Correct, I'm not doing it for the money, as my primary means of support is MSing and other similar schemes. (My household expenses are almost nill because my house is paid off.) I just like the casino atmosphere and it's something to do. If I can cover all the room expenses, I'm pleased. There's a native american casino here where once you reach elite status, all of your rooms are 100% free whenever you want them. If I can manage to not get kicked out, I should be able to meet that tier this year. That would be a blast even if I had to tone down the spread in order to stay there on good terms.

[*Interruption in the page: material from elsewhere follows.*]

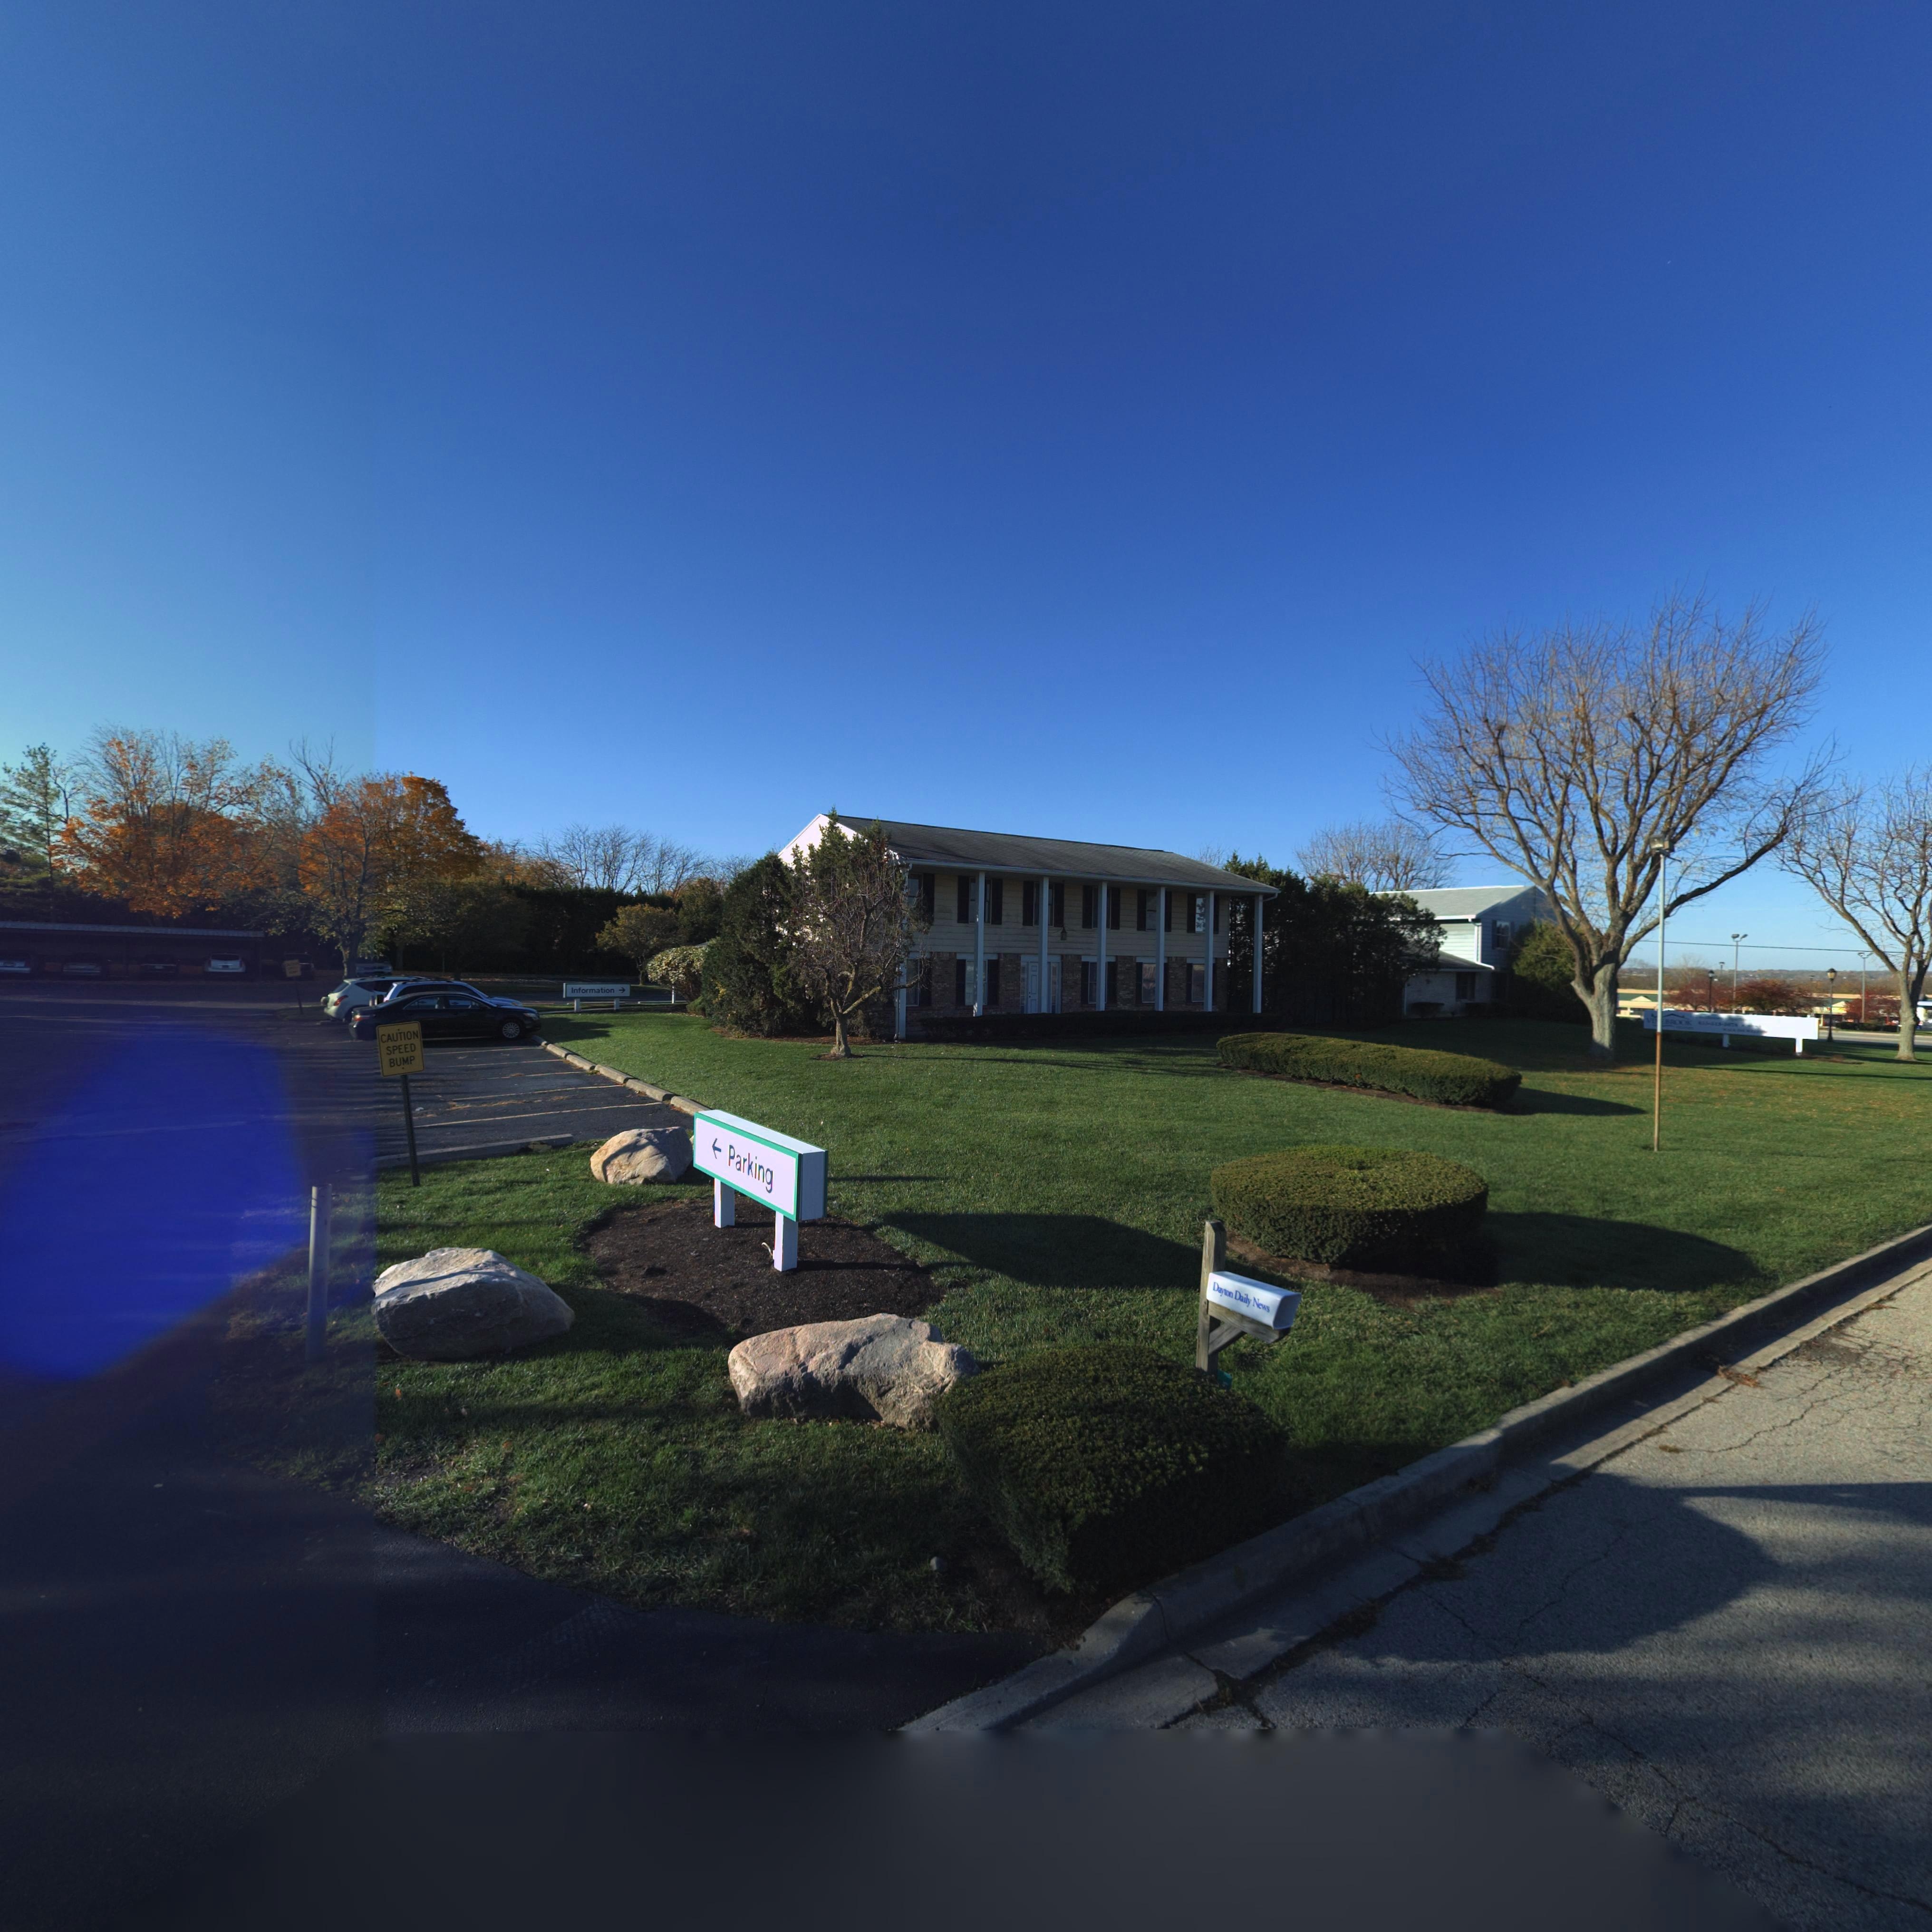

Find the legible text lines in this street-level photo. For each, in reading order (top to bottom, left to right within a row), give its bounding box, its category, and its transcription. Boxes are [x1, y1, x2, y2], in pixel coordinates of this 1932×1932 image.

[1064, 973, 1081, 980] StreetNumber: 5550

Wonging in tends to piss off other players here. And then mid-week when the tables are pretty dead, the dealers and pit wonder why in the heck you're standing there not playing. They'd have to be pretty stupid not to figure out what's going on in no time flat. I prefer to play for 8-10 hours a day rather than hit & run, because it's a 2+ hour drive to the next casino. Usually I don't get much heat even with those long sessions. (Having drinks that whole time is a pretty good disguise.) But after 4 days solid, I definitely have worn out my welcome most of the time.

They usually use shuffling machines here, which means no hand-shuffling break between shoes. No bathroom or drink breaks! But this does provide a perfectly legit excuse to leave the table during negative counts which helps profits a bit.

I am looking into video poker just for the room offers. Near-100% machines are pretty rare here in the midwest though, from what I hear.

I kind of went the opposite way. Full-time gambling and now I'm doing MS in semi-retirement. PM me if there's anything I help you with.